Phil is the best tenor banjo player that I have ever met. I should probably apologize to the rest of the banjo players. Where it might be thought that there are not so many tenor banjo players that would be jealous of this praise, as the golden years of the tenor banjo are quickly approaching the century mark, I actually know a few. Many of them are very good at playing the 20s New Orleans style which the tenor banjo is famous for. Still, Phil is unique. Though he is a close friend of my father, and I, I know little of his non musical past. I do know that he was a very successful academic. Head of the department kind of success, but he never talks about it.
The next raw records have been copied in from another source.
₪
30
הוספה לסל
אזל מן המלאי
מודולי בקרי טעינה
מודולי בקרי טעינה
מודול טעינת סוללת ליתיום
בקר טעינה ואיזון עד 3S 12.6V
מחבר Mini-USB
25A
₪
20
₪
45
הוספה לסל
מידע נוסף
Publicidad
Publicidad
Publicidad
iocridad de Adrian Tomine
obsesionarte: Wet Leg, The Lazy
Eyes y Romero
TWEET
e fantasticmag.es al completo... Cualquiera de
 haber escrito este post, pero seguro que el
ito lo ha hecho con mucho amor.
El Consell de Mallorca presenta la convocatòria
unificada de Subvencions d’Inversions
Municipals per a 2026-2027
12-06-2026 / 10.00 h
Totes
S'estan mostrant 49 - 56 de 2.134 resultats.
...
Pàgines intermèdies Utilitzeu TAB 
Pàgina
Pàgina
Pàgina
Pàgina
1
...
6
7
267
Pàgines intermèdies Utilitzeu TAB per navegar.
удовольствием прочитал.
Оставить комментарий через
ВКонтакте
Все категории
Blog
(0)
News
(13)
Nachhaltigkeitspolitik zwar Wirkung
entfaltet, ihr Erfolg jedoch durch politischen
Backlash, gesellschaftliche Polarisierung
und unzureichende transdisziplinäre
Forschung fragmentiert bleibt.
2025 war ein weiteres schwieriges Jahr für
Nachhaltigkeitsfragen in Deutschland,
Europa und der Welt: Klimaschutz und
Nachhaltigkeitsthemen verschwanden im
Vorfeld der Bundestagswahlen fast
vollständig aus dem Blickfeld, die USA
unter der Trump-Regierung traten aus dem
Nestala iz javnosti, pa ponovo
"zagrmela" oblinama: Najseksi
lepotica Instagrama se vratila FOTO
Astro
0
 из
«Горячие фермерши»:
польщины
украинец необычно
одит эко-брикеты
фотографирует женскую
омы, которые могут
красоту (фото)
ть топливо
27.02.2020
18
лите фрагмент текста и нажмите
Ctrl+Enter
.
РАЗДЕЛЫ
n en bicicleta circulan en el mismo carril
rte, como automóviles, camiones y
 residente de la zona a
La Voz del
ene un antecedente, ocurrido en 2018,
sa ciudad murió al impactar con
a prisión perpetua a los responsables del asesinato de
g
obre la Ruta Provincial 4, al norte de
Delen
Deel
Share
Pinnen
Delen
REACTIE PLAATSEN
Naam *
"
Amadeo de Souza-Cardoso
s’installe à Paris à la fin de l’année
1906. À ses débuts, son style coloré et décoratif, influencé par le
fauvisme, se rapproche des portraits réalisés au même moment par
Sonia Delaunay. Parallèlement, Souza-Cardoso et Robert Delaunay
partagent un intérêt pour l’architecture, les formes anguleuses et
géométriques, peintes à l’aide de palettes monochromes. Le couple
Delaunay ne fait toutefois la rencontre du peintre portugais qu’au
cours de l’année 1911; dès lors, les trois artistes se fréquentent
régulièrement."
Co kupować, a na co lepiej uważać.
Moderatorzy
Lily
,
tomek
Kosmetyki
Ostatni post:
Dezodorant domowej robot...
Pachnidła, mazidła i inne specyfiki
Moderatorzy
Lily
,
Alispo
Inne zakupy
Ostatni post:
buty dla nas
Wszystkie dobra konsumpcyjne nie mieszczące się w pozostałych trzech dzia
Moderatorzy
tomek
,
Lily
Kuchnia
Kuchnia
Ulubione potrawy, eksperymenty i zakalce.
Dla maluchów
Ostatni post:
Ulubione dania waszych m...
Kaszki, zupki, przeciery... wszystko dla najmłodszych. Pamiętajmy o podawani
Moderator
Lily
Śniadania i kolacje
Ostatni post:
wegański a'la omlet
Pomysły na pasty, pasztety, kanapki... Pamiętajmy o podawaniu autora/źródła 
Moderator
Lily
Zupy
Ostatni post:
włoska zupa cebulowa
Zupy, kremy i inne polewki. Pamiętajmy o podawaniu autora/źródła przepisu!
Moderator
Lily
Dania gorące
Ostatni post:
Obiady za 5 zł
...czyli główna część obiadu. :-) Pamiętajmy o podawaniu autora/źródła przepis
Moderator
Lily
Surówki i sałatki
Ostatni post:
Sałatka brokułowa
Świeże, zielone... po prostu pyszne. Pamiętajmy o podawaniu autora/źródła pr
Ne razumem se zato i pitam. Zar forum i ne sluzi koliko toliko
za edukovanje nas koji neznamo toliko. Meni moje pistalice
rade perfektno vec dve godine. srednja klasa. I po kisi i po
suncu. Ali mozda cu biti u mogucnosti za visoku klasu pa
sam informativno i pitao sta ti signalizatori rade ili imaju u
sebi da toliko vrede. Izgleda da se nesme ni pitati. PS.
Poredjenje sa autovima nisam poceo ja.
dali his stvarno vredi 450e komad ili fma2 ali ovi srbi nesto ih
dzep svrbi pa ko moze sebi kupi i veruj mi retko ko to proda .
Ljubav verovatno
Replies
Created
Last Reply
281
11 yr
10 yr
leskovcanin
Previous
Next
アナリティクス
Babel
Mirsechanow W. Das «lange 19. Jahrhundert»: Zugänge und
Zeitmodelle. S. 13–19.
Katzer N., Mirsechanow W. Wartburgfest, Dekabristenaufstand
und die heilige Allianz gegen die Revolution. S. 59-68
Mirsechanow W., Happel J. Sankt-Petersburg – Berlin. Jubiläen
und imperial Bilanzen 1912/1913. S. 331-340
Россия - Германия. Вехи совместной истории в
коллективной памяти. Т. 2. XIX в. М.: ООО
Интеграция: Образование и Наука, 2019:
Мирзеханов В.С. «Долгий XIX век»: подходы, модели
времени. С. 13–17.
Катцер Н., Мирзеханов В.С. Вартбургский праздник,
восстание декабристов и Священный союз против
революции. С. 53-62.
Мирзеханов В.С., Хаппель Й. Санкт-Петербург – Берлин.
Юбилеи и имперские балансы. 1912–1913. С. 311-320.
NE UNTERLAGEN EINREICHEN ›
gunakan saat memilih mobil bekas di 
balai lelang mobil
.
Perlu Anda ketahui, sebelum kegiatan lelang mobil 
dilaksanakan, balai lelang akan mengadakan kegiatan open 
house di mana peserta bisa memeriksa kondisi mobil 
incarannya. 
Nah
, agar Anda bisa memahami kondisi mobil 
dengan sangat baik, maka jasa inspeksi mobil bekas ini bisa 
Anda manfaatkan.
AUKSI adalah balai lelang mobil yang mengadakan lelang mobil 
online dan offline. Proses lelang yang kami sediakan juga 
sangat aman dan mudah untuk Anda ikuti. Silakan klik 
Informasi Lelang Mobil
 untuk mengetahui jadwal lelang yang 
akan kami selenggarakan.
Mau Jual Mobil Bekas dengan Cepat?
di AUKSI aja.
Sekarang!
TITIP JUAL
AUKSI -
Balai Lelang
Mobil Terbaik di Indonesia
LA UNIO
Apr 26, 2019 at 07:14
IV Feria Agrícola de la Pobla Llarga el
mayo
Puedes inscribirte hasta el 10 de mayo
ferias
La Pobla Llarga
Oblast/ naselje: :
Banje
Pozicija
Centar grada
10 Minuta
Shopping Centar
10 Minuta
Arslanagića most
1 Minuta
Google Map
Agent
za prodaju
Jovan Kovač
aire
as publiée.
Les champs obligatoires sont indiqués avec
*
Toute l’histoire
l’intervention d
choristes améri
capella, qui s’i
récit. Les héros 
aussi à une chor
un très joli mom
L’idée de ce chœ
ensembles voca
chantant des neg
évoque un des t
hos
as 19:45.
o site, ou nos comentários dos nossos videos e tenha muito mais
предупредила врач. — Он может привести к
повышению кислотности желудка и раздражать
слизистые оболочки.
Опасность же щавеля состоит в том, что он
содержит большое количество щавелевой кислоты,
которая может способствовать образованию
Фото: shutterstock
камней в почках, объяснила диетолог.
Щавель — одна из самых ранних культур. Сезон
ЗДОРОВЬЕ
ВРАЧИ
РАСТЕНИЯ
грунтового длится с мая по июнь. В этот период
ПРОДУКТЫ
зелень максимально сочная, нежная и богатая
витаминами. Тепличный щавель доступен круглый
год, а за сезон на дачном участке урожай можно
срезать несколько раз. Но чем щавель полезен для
Instead he talks music, and translates his ideas, which are beautiful interpretations of standards. He also sings with a floating yet crisp tenor voice; with every syllable clear enough to communicate what would have been long forgotten lyrics. I once asked him if he played the guitar, and his response was surprising. He said “I am still trying to get it right with these four strings.” Though to my ears he played perfectly, he wanted to be better, so wasn’t going to distract himself with other instruments.
I had a friend who was completely the opposite in some ways. This was Waldemar who died several years ago when he was in his 80’s. Waldemar knew everything. When I say this I almost mean it in a literal way. He could recite thousands of poems, he knew every major painting of the last 200 years, he wrote, he played piano, he was a chemist for the Manhattan project. Mostly he lectured about great people of the past and the many historical facts he knew. He was brilliant. Still he was not a master at anything. He spent a lifetime of frustration, relegated to the footnote descriptions on famous biographies, as the intellect that never produced anything original.
I wonder if these two examples are extremes, or really the struggle many of us face every day with our choices. That is whether it is better to become truly great in something, or to comprehend the greatness in others without fully achieving it ourselves. The answer seems so obvious, but is so hard for many of those of us who don’t have the focus required to pursue this kind of perfection all of the time.
I can’t do anything as well as Phil does the banjo. I play several instruments every day, and work on several scientific and business ventures. All of the time I know that I don’t have four strings of life that I have gotten right. Then I thought of this some more, and realized that it is not a choice to be a Phil or a Waldemar, but rather a perspective of what point in life you look at it. It is likely that through the thousands of days in both of these lives, there have been those when an outsider could see various types of successes. When Phil was leading a University department, and publishing as a Ph.D. in Psychology, his skills on the banjo were probably not being judged as important. When Waldemar was lecturing on Chopin, his inadequacies as a poet were not being considered. Perhaps we are all great in our ever changing moments.